### Instrucciones a seguir
Continúe el artículo sobre el Consenso de Washington que figura más abajo, a partir de su última oración.

### Fragmento de página
___

Consenso de Washington: la crítica olvidada
Si el objetivo era trascender, la decisión de John Williamson al acuñar una expresión con el nombre de la capital de los Estados Unidos era la correcta: su recordación estaba garantizada.
Era previsible, sin embargo, que semejante denominación atraería voces críticas. Lástima que por las razones equivocadas. Es que merecía críticas pero por otras razones. Olvidadas.
Todo comenzó en 1990, cuando el Institute for International Economics publicó un trabajo denominado "Ajuste latinoamericano: cuánto ha ocurrido", en el cual el profesor Williamson, encargado de editar la publicación, escribió el segundo capítulo bajo el título: "Qué entiende Washington por reformas de política". Hablaba de políticas públicas en materia económica. Y para hacerlo describió un consenso que, según él, se estaba gestando en Washington.
¿A qué se refería Williamson? Al "común denominador de recomendaciones que las instituciones con sede en Washington tenían para los países latinoamericanos, dada la situación de 1989". No hablaba de la Casa Blanca, sino del FMI y del Banco Mundial.
¿Requería ello cumplir al pie de la letra, y sin cuestionamiento alguno, toda recomendación que proviniese de tales instituciones? En absoluto. Es por demás sabido que esos entes suelen estar plagados de tecnócratas que desconocen el funcionamiento del mundo real.

___

### Registros
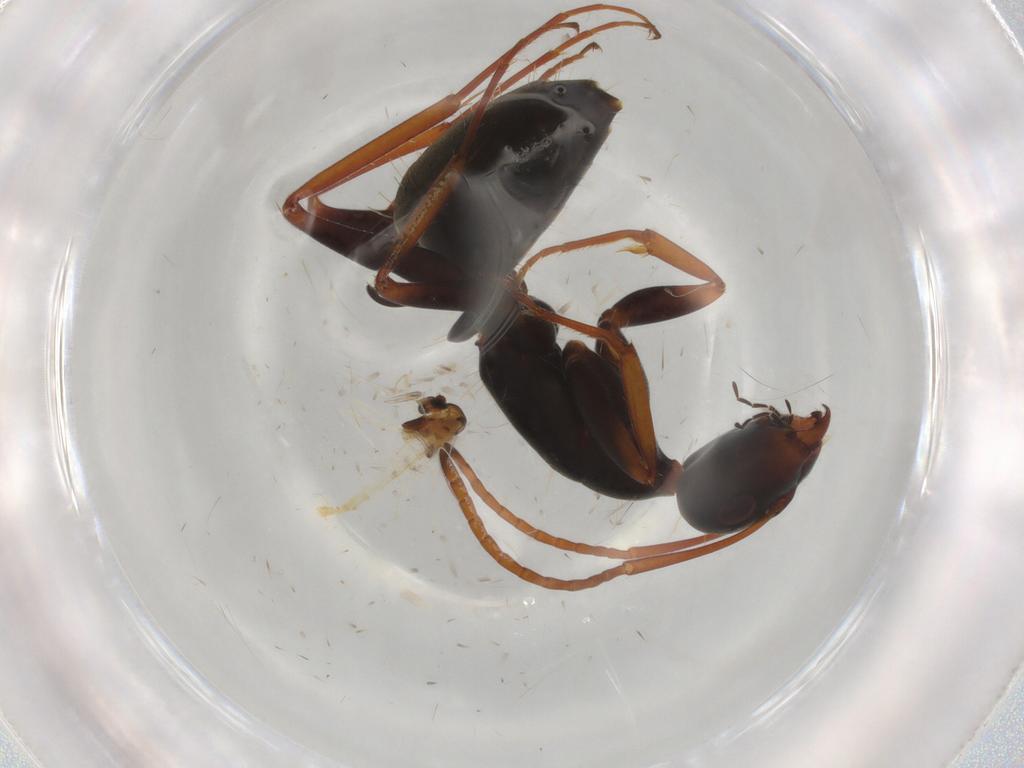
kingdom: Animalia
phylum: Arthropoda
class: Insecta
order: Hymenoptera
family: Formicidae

___

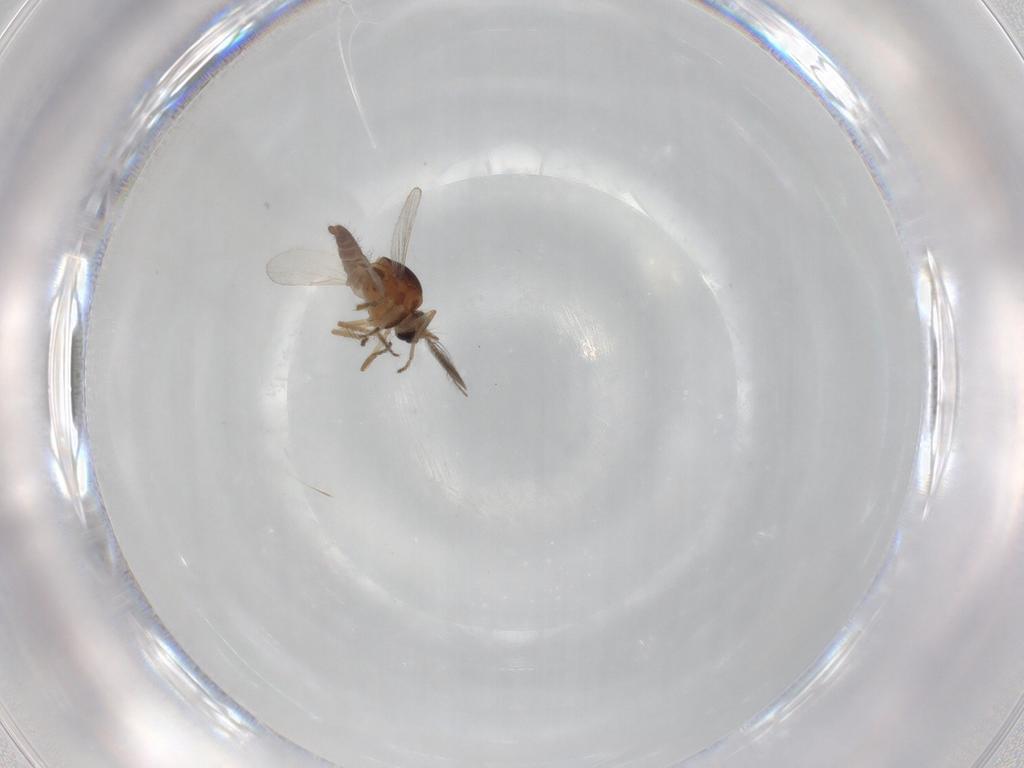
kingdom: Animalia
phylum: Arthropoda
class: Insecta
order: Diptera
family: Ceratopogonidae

___

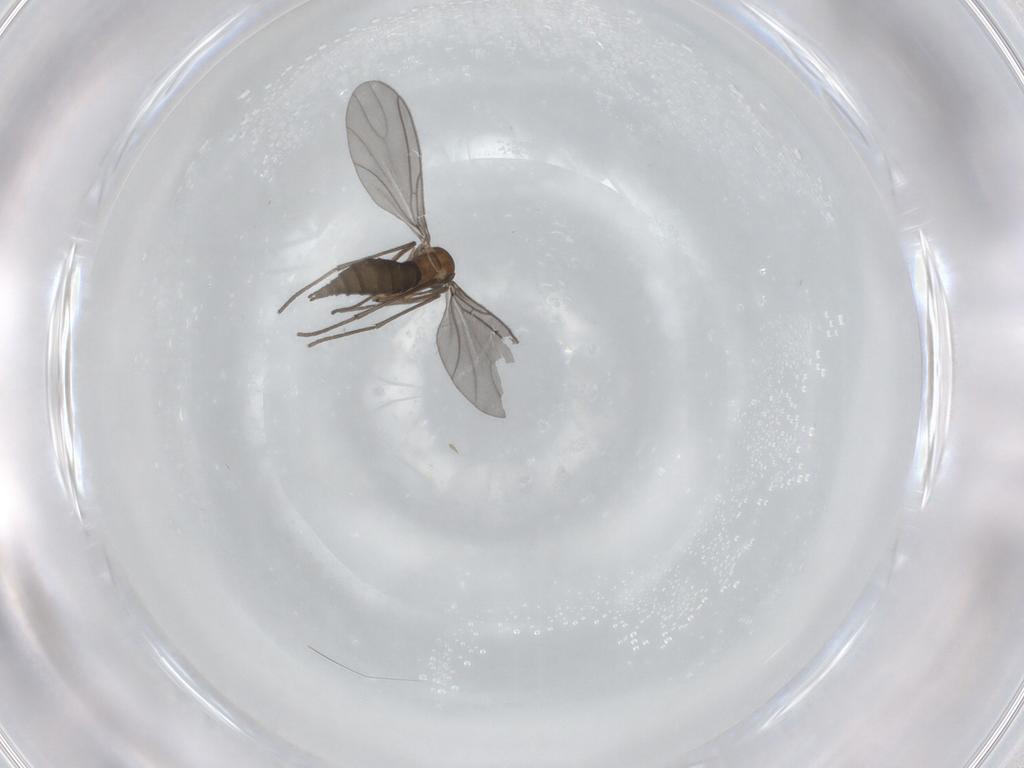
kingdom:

___

### Respuesta redactada
Sin embargo, sería una ingenuidad descartar un decálogo de buenas prácticas, que de eso precisamente se trata el vilipendiado Consenso de Washington, sólo por su sospechoso nombre y su tufillo a burocracia high-life.
En efecto, las ideas rescatadas por Williamson en aquel "común denominador de recomendaciones", fueron puntualmente las siguientes: 1) Disciplina fiscal, 2) Redireccionamiento del gasto público, 3) Reforma fiscal, 4) Liberalización financiera, 5) Adopción de un tipo de cambio competitivo, 6) Liberalización del comercio, 7) Eliminación de barreras a la inversión extranjera directa, 8) Privatización de empresas del Estado, 9) Desregulación del mercado y entrada de la competencia, y 10) Aseguramiento de los derechos de propiedad.
Ese es, sin una coma de más ni una de menos, el Consenso de Washington tal como lo definió su autor, John Williamson. De primera mano y sin manipulaciones. Puede notarse que no es la leyenda que algunos venden, repetida como opinión previa y tenaz de algo que se conoce mal. Que es la definición de prejuicio. Para que algunos compren.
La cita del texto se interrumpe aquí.